At 9:10, the cutting began. Dr. DiBiase used a two-bladed scalpel to cut a half-inch-wide strip of close-shaved hair and skin from the back of Mr. Raybek's head. Extending just over a foot long and immediately placed on ice, it resembled a strip of bacon or sushi, with a stubble.

 

As Dr. DiBiase stitched together the gap left by the excised tissue on Mr. Raybek's head, the assistants began cutting up the strip into smaller and smaller pieces. First, two of them, hunched over microscopes, sliced them into sardine-sized pieces. Then four other assistants began the tedious process of teasing apart every follicle into an individual piece.

 

Using magnifying glasses to see and surgical knives to manipulate the tissue, they identified each follicle by a tiny black dot, barely visible to the naked eye and smaller than the period at the end of this sentence. From the dots trailed even tinier shafts resembling the tails of minnows or sperm. For the next two hours, as they separated the follicles into mushy little piles, the assistants labored like factory workers.

 

Although they had hoped to come up with 1,200 follicles, they were 70 short when they finished at 11:10 a.m., a deficit Dr. DiBiase judged to be cosmetically insignificant. He made the tiny incisions into Mr. Raybek's head, and by noon the team was inserting the follicles into the holes. Near the hairline they used single or double follicles, to recreate the gradual, feathered-in look of a natural hairline. Farther back they used three- and four-follicular units. By 2:30 p.m. they were done.

 

Reached three days later by cellphone as he drove home to Vermont, Mr. Raybek said the only difficulty he had encountered so far was a bit of itchiness. Aside from some redness, nothing on his head looked different to the casual observer, he said, with even the scar hidden by hair.
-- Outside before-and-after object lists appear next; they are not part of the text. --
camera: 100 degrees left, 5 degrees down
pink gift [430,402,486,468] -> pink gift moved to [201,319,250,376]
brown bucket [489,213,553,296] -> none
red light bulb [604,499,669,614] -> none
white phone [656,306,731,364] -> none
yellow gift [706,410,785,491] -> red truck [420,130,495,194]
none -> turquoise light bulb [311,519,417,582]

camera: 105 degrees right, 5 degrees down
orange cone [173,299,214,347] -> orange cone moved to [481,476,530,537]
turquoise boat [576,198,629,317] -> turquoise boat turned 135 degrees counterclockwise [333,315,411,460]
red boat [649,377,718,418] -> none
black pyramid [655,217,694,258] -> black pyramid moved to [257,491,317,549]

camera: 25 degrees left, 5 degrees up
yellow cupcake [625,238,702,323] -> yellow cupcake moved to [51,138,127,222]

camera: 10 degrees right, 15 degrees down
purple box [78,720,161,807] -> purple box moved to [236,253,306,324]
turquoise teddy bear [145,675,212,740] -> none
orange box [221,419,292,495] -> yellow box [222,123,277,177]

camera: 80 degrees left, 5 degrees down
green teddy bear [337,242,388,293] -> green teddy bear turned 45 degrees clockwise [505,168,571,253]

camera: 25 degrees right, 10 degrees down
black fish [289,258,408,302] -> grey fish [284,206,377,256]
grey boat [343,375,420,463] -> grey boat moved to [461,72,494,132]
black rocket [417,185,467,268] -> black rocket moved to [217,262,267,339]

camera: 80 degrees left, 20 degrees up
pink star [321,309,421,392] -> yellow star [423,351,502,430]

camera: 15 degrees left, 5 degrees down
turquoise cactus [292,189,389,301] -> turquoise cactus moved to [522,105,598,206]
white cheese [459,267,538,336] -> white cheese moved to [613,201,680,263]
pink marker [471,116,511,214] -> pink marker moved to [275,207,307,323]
Now all that remained was to wait a couple months for the follicles to begin producing thin baby hair that would look increasingly thick and dark within six months. Maybe then he could ditch the golf hat.

 

 

Correction: June 16, 2004, Wednesday

 

An article in Science Times yesterday about advances in transplanting hair misidentified the manufacturer of dutasteride, a drug being tested for its hair-growing ability. It is GlaxoSmithKline, not Merck.

 

Correction: June 17, 2004, Thursday

 

Because of an editing error, an article in Science Times on Tuesday about advances in hair restoration characterized the hair-loss drug Propecia incorrectly and omitted a side effect. Because the drug can cause birth defects, it is not the foundation of any treatment plan for women. (Some doctors prescribe Propecia for women who are infertile or postmenopausal.)